If we are dissatisfied due to the gap between our expectations and reality, it stands to reason that we can only become content if we can figure out a way to close that gap. In a new post today, the McKays suggest that the cure for restlessness is to be found in limiting one’s choices. That’s a scary thought for most of us. Why would we ever want to limit our choices? If I have ten guys to choose from, aren’t I much better off than if only one guy is interested in me? Not necessarily. Because when you have ten to choose from, choosing one means rejecting the other nine. And what if one of those nine is actually a better catch? This is known in economics as “opportunity cost.” You get one guy, but give up nine, and that feels like a net loss. So you dither and waffle and screw things up while you remain indecisive.

The McKays state, “Choices are good, but there’s comes a point of diminishing returns. And that point is reached when the opportunity costs become so great that you cannot enjoy the choice that you make. The accompanying trade-offs haunt you and rob you of taking satisfaction in your chosen course. Unwilling to deal with potential trade-offs, many men decide the best course is not to choose at all, with the idea that keeping as many options open as possible offers the most freedom and the most happiness. But as intuitive as that might seem, studies show that it just doesn’t work that way.”

Barry Schwartz, author of The Paradox of Choice, says:

What could create larger opportunity costs than choosing one mate and losing the chance to enjoy all the attractive features of other potential spouses? Whereas delaying marriage and avoiding commitment would seem to promote self-discovery, this freedom and self-exploration seems to leave many people feeling more lost than found.

The McKays believe that when confronted with the numerous choices of life, men feel restless and believe that the cure to the problem is more freedom and choices. “Thus they detach themselves from their commitments.

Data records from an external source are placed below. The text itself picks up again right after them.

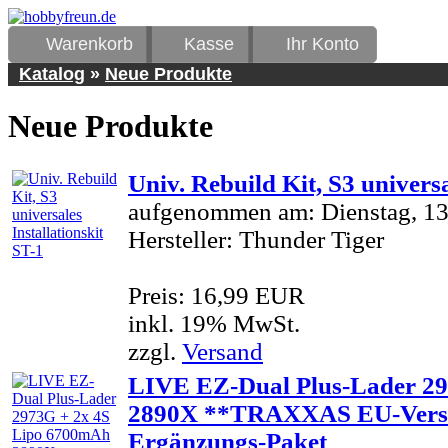
Warenkorb
Kasse
Ihr Konto
Katalog
»
Neue Produkte
Neue Produkte
Univ. Rebuild Kit, S3 universa
aufgenommen am: Dienstag, 1
Hersteller: Thunder Tiger
Preis: 16,99 EUR
inkl. 19% MwSt.
zzgl.
Versand
LIVE EZ-Dual Plus-Lader 2
2890X **TRAXXAS EU-Versio
Ergänzungs-Paket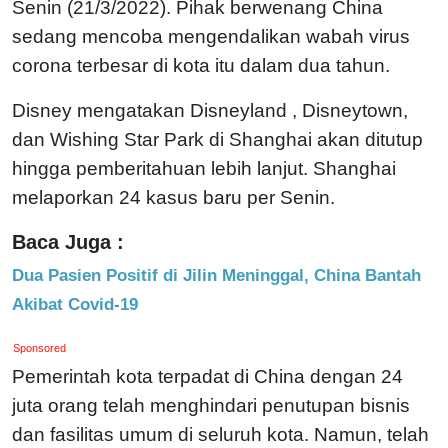
Senin (21/3/2022). Pihak berwenang China
sedang mencoba mengendalikan wabah virus
corona terbesar di kota itu dalam dua tahun.
Disney mengatakan Disneyland , Disneytown,
dan Wishing Star Park di Shanghai akan ditutup
hingga pemberitahuan lebih lanjut. Shanghai
melaporkan 24 kasus baru per Senin.
Baca Juga :
Dua Pasien Positif di Jilin Meninggal, China Bantah
Akibat Covid-19
Sponsored
Pemerintah kota terpadat di China dengan 24
juta orang telah menghindari penutupan bisnis
dan fasilitas umum di seluruh kota. Namun, telah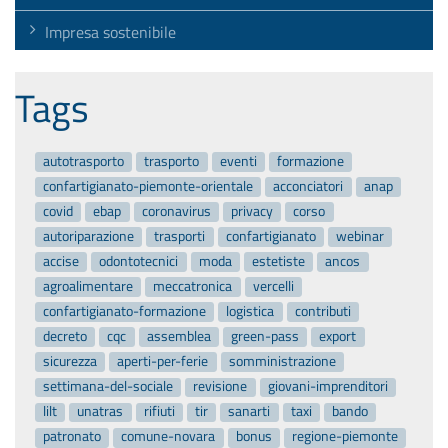
Impresa sostenibile
Tags
autotrasporto
trasporto
eventi
formazione
confartigianato-piemonte-orientale
acconciatori
anap
covid
ebap
coronavirus
privacy
corso
autoriparazione
trasporti
confartigianato
webinar
accise
odontotecnici
moda
estetiste
ancos
agroalimentare
meccatronica
vercelli
confartigianato-formazione
logistica
contributi
decreto
cqc
assemblea
green-pass
export
sicurezza
aperti-per-ferie
somministrazione
settimana-del-sociale
revisione
giovani-imprenditori
lilt
unatras
rifiuti
tir
sanarti
taxi
bando
patronato
comune-novara
bonus
regione-piemonte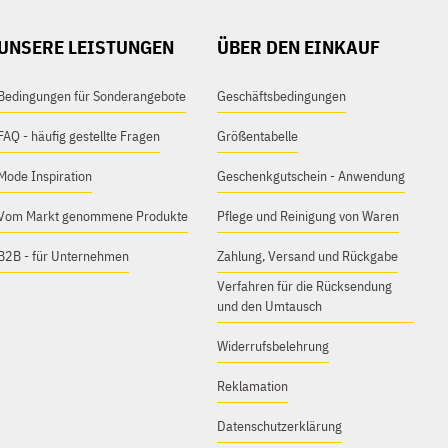
UNSERE LEISTUNGEN
ÜBER DEN EINKAUF
Bedingungen für Sonderangebote
Geschäftsbedingungen
FAQ - häufig gestellte Fragen
Größentabelle
Mode Inspiration
Geschenkgutschein - Anwendung
Vom Markt genommene Produkte
Pflege und Reinigung von Waren
B2B - für Unternehmen
Zahlung, Versand und Rückgabe
Verfahren für die Rücksendung
und den Umtausch
Widerrufsbelehrung
Reklamation
Datenschutzerklärung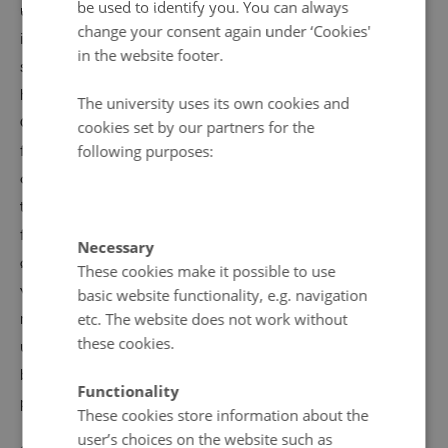
be used to identify you. You can always
udvikle lysin-normer specifikt til økologiske grise, der
change your consent again under ‘Cookies'
indtil nu er fodret efter konventionelle proteinnormer,
in the website footer.
selvom de to produktionssystemer adskiller sig fra
hinanden på en række afgørende punkter.
The university uses its own cookies and
ORIGIN vil bestemme de fysiologiske behov for
cookies set by our partners for the
following purposes:
fordøjeligt lysin og indregner bidraget af protein fra
grovfoder og det øgede energibehov fra
termoregulering og fysisk aktivitet hos økologiske i
forhold til konventionelle grise. Projektet bestemmer
Necessary
økologiske grises fysiologiske behov for lysin i tre
These cookies make it possible to use
vægtintervaller ud fra det bedst mulige kompromis
basic website functionality, e.g. navigation
etc. The website does not work without
mellem produktivitet og hensyn til miljøet. Derudover
these cookies.
udvikles et digitalt styringsværktøj til brug på bedriften
baseret på de nye normer og aktuelle dagspriser på
Functionality
proteinfodermidler.
These cookies store information about the
user’s choices on the website such as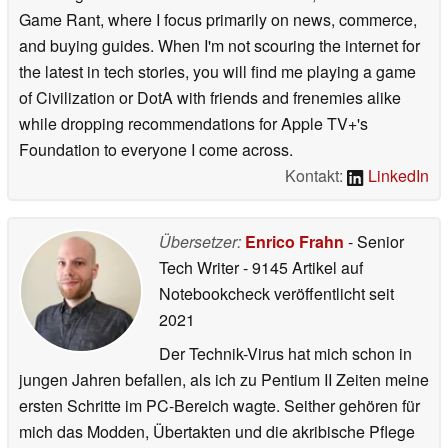
Game Rant, where I focus primarily on news, commerce,
and buying guides. When I'm not scouring the internet for
the latest in tech stories, you will find me playing a game
of Civilization or DotA with friends and frenemies alike
while dropping recommendations for Apple TV+'s
Foundation to everyone I come across.
Kontakt:
LinkedIn
Übersetzer:
Enrico Frahn
- Senior
Tech Writer
- 9145 Artikel auf
Notebookcheck veröffentlicht
seit
2021
Der Technik-Virus hat mich schon in
jungen Jahren befallen, als ich zu Pentium II Zeiten meine
ersten Schritte im PC-Bereich wagte. Seither gehören für
mich das Modden, Übertakten und die akribische Pflege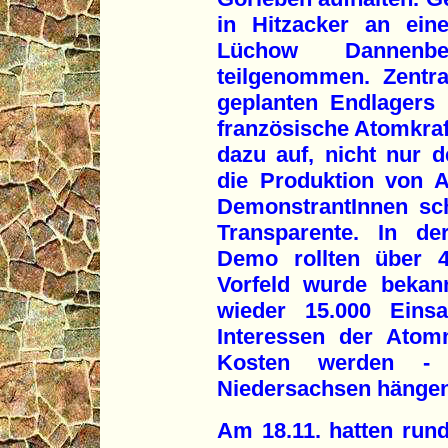
in Hitzacker an ein
Lüchow Dannenbe
teilgenommen. Zentr
geplanten Endlagers 
französische Atomkraf
dazu auf, nicht nur d
die Produktion von A
DemonstrantInnen sc
Transparente. In de
Demo rollten über 4
Vorfeld wurde bekan
wieder 15.000 Einsa
Interessen der Atom
Kosten werden 
Niedersachsen hängen
Am 18.11. hatten run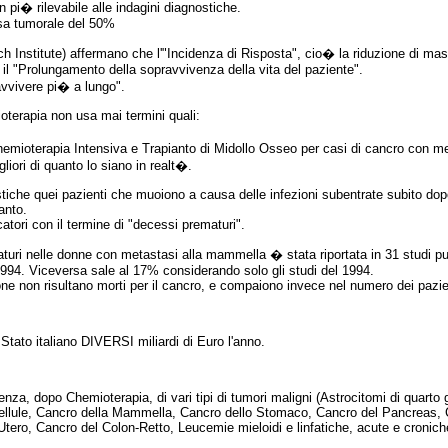
i� rilevabile alle indagini diagnostiche.
ssa tumorale del 50%
Institute) affermano che l'"Incidenza di Risposta", cio� la riduzione di mas
 il "Prolungamento della sopravvivenza della vita del paziente".
avvivere pi� a lungo".
oterapia non usa mai termini quali:
hemioterapia Intensiva e Trapianto di Midollo Osseo per casi di cancro con met
liori di quanto lo siano in realt�.
tiche quei pazienti che muoiono a causa delle infezioni subentrate subito dopo
anto.
catori con il termine di "decessi prematuri".
turi nelle donne con metastasi alla mammella � stata riportata in 31 studi pu
 1994. Viceversa sale al 17% considerando solo gli studi del 1994.
ezione non risultano morti per il cancro, e compaiono invece nel numero dei pazien
 Stato italiano DIVERSI miliardi di Euro l'anno.
za, dopo Chemioterapia, di vari tipi di tumori maligni (Astrocitomi di quarto 
ellule, Cancro della Mammella, Cancro dello Stomaco, Cancro del Pancreas, 
Utero, Cancro del Colon-Retto, Leucemie mieloidi e linfatiche, acute e cronic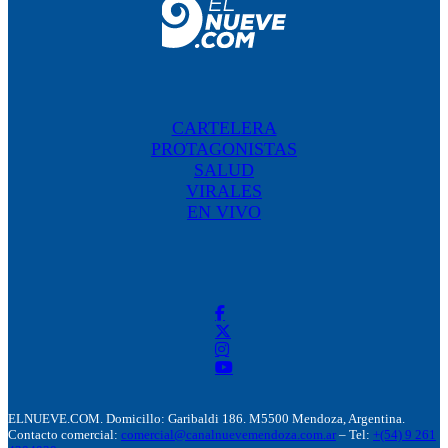
CARTELERA
PROTAGONISTAS
SALUD
VIRALES
EN VIVO
ELNUEVE.COM. Domicillo: Garibaldi 186. M5500 Mendoza, Argentina.
Contacto comercial:
comercial@canalnuevemendoza.com.ar
– Tel:
+(54) 9 261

But this only creates more choices in their life, which makes them feel more restless and the cycle continues.”

This has enormous implications for relationships. Men frequently refuse to commit to one relationship because they don’t want to limit their choices. Often they will be in the midst of spending time with and enjoying a particular woman, and don’t have any other opportunities to consider. Still, they are eager to remain uncommitted on the off chance that a better alternative will soon present itself. In an era when it’s not difficult to hookup with strangers, that better option may be only a weekend away. Of course, he won’t commit to that woman either, and on and on it goes.

Women fall into a variation of the same trap. We meet a guy, enjoy his company, want to like him. But we find we just can’t make it happen. He may have lots of good qualities, but he’s not the catch we dreamed of as we watched The Notebook again last weekend. We want an all-consuming, passionate love, but how many couples do you know like that? How many couples have been brought together by a powerful romantic destiny? In my own life, I don’t know any. I know many happy couples, but they’re not storybook relationships. They’re imperfect, messy, real and rewarding.

How can we productively limit our choices without giving up the best ones?

“Define your core values, understand what you really want out of life, and then focus only on the choices that fit those parameters.”

You probably can’t have it all, but if you live your life fearing regret and missed chances, you may look back one day and wish you’d given one of those people a shot. That may be the only “What if?” that counts.